We are now on the edge of the great conflagration. Here we must leave Erasmus for the present. I must carry you briefly over the history of the other great person who was preparing to play his part on the stage. You have seen something of what Erasmus was; you must turn next to the companion picture of Martin Luther. You will observe in how many points their early experiences touch, as if to show more vividly the contrast between the two men.

Sixteen years after the birth of Erasmus, therefore in the year 1483, Martin Luther came into the world in a peasant's cottage, at Eisleben, in Saxony. By peasant, you need not understand a common boor. Hans Luther, the father, was a thrifty, well-to-do man for his station in life—adroit with his hands, and able to do many useful things, from farm work to digging in the mines. The family life was strict and stern—rather too stern, as Martin thought in later life.

'Be temperate with your children,' he said, long after, to a friend; 'punish them if they lie or steal, but be just in what you do. It is a lighter sin to take pears and apples than to take money. I shudder when I think of what I went through myself. My mother beat me about some nuts once till the blood came. I had a terrible time of it, but she meant well.'

At school, too, he fell into rough hands, and the recollection of his sufferings made him tender ever after with young boys and girls.

'Never be hard with children,' he used to say. 'Many a fine character has been ruined by the stupid brutality of pedagogues. The parts of speech are a boy's pillory. I was myself flogged fifteen times in one forenoon over the conjugation of a verb. Punish if you will, but be kind too, and let the sugar-plum go with the rod.' This is not the language of a demagogue or a fanatic; it is the wise thought of a tender, human-hearted man.

At seventeen, he left school for the University at Erfurt. It was then no shame for a poor scholar to maintain himself by alms. Young Martin had a rich noble voice and a fine ear, and by singing ballads in the streets he found ready friends and help. He was still uncertain with what calling he should take up, when it happened that a young friend was killed at his side by lightning.

Erasmus was a philosopher. A powder magazine was once blown up by lightning in a town where Erasmus was staying, and a house of infamous character was destroyed. The inhabitants saw in what had happened the Divine anger against sin. Erasmus told them that if there was any anger in the matter, it was anger merely with the folly which had stored powder in an exposed situation.

#### [Source material]
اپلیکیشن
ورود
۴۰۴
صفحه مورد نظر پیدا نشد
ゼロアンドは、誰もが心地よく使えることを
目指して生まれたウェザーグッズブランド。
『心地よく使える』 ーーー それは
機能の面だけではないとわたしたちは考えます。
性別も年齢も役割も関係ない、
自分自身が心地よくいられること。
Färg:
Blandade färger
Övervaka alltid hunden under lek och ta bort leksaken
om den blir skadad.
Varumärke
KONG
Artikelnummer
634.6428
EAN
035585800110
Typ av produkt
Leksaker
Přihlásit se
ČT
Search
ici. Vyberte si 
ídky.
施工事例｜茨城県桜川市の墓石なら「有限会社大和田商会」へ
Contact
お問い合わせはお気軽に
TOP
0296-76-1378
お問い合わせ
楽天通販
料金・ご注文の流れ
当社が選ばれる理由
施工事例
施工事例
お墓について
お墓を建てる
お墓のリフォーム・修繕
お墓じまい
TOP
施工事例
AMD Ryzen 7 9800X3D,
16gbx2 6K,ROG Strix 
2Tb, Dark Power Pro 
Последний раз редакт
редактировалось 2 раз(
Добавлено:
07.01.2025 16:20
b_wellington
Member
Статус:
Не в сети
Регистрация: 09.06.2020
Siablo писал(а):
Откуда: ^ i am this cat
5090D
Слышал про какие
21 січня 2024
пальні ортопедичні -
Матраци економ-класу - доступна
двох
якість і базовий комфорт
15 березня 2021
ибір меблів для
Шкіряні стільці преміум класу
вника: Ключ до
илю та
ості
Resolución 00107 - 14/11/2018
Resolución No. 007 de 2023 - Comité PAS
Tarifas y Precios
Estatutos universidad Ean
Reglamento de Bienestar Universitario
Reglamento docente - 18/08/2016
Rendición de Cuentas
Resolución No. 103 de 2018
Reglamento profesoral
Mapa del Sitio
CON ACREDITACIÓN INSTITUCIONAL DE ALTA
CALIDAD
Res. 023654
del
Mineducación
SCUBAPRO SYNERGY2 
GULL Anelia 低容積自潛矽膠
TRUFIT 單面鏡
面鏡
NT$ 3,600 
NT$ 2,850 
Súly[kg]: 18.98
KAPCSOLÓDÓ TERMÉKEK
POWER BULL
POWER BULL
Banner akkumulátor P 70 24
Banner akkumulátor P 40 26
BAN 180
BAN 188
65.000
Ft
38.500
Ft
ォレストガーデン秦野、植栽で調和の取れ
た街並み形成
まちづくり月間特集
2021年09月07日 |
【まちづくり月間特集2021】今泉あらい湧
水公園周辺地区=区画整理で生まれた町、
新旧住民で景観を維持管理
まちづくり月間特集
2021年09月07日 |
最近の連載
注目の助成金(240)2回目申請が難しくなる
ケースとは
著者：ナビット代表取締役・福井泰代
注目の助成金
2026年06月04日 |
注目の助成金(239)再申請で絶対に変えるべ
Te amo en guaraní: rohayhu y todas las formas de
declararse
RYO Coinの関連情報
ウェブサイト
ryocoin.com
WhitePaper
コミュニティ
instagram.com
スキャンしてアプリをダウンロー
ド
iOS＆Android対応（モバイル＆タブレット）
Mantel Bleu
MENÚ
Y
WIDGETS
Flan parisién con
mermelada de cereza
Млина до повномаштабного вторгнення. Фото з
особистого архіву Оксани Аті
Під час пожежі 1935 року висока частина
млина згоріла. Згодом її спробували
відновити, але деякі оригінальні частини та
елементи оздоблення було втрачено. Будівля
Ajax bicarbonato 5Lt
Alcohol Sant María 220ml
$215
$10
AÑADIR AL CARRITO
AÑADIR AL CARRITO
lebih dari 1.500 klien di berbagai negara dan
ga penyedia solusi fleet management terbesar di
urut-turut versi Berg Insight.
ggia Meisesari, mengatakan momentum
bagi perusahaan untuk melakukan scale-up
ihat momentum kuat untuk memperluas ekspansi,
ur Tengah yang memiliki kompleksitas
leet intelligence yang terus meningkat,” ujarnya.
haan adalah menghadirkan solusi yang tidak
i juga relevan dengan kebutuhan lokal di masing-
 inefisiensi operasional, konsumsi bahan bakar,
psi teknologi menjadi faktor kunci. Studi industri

#### [Tasks]
A – From the passage on Erasmus and Luther, return the text from "Sixteen years after" up to and including "in later life.".
B – Recast the listing as a JSON list of strings, one per line and with blank lines omitted, starting at its first line and running up to and including the line containing "注目の助成金(239)再申請で絶対に変えるべ".

#### [Exercise responses]
A –
Sixteen years after the birth of Erasmus, therefore in the year 1483, Martin Luther came into the world in a peasant's cottage, at Eisleben, in Saxony. By peasant, you need not understand a common boor. Hans Luther, the father, was a thrifty, well-to-do man for his station in life—adroit with his hands, and able to do many useful things, from farm work to digging in the mines. The family life was strict and stern—rather too stern, as Martin thought in later life.

B –
[
  "اپلیکیشن",
  "ورود",
  "۴۰۴",
  "صفحه مورد نظر پیدا نشد",
  "ゼロアンドは、誰もが心地よく使えることを",
  "目指して生まれたウェザーグッズブランド。",
  "『心地よく使える』 ーーー それは",
  "機能の面だけではないとわたしたちは考えます。",
  "性別も年齢も役割も関係ない、",
  "自分自身が心地よくいられること。",
  "Färg:",
  "Blandade färger",
  "Övervaka alltid hunden under lek och ta bort leksaken",
  "om den blir skadad.",
  "Varumärke",
  "KONG",
  "Artikelnummer",
  "634.6428",
  "EAN",
  "035585800110",
  "Typ av produkt",
  "Leksaker",
  "Přihlásit se",
  "ČT",
  "Search",
  "ici. Vyberte si ",
  "ídky.",
  "施工事例｜茨城県桜川市の墓石なら「有限会社大和田商会」へ",
  "Contact",
  "お問い合わせはお気軽に",
  "TOP",
  "0296-76-1378",
  "お問い合わせ",
  "楽天通販",
  "料金・ご注文の流れ",
  "当社が選ばれる理由",
  "施工事例",
  "施工事例",
  "お墓について",
  "お墓を建てる",
  "お墓のリフォーム・修繕",
  "お墓じまい",
  "TOP",
  "施工事例",
  "AMD Ryzen 7 9800X3D,",
  "16gbx2 6K,ROG Strix ",
  "2Tb, Dark Power Pro ",
  "Последний раз редакт",
  "редактировалось 2 раз(",
  "Добавлено:",
  "07.01.2025 16:20",
  "b_wellington",
  "Member",
  "Статус:",
  "Не в сети",
  "Регистрация: 09.06.2020",
  "Siablo писал(а):",
  "Откуда: ^ i am this cat",
  "5090D",
  "Слышал про какие",
  "21 січня 2024",
  "пальні ортопедичні -",
  "Матраци економ-класу - доступна",
  "двох",
  "якість і базовий комфорт",
  "15 березня 2021",
  "ибір меблів для",
  "Шкіряні стільці преміум класу",
  "вника: Ключ до",
  "илю та",
  "ості",
  "Resolución 00107 - 14/11/2018",
  "Resolución No. 007 de 2023 - Comité PAS",
  "Tarifas y Precios",
  "Estatutos universidad Ean",
  "Reglamento de Bienestar Universitario",
  "Reglamento docente - 18/08/2016",
  "Rendición de Cuentas",
  "Resolución No. 103 de 2018",
  "Reglamento profesoral",
  "Mapa del Sitio",
  "CON ACREDITACIÓN INSTITUCIONAL DE ALTA",
  "CALIDAD",
  "Res. 023654",
  "del",
  "Mineducación",
  "SCUBAPRO SYNERGY2 ",
  "GULL Anelia 低容積自潛矽膠",
  "TRUFIT 單面鏡",
  "面鏡",
  "NT$ 3,600 ",
  "NT$ 2,850 ",
  "Súly[kg]: 18.98",
  "KAPCSOLÓDÓ TERMÉKEK",
  "POWER BULL",
  "POWER BULL",
  "Banner akkumulátor P 70 24",
  "Banner akkumulátor P 40 26",
  "BAN 180",
  "BAN 188",
  "65.000",
  "Ft",
  "38.500",
  "Ft",
  "ォレストガーデン秦野、植栽で調和の取れ",
  "た街並み形成",
  "まちづくり月間特集",
  "2021年09月07日 |",
  "【まちづくり月間特集2021】今泉あらい湧",
  "水公園周辺地区=区画整理で生まれた町、",
  "新旧住民で景観を維持管理",
  "まちづくり月間特集",
  "2021年09月07日 |",
  "最近の連載",
  "注目の助成金(240)2回目申請が難しくなる",
  "ケースとは",
  "著者：ナビット代表取締役・福井泰代",
  "注目の助成金",
  "2026年06月04日 |",
  "注目の助成金(239)再申請で絶対に変えるべ"
]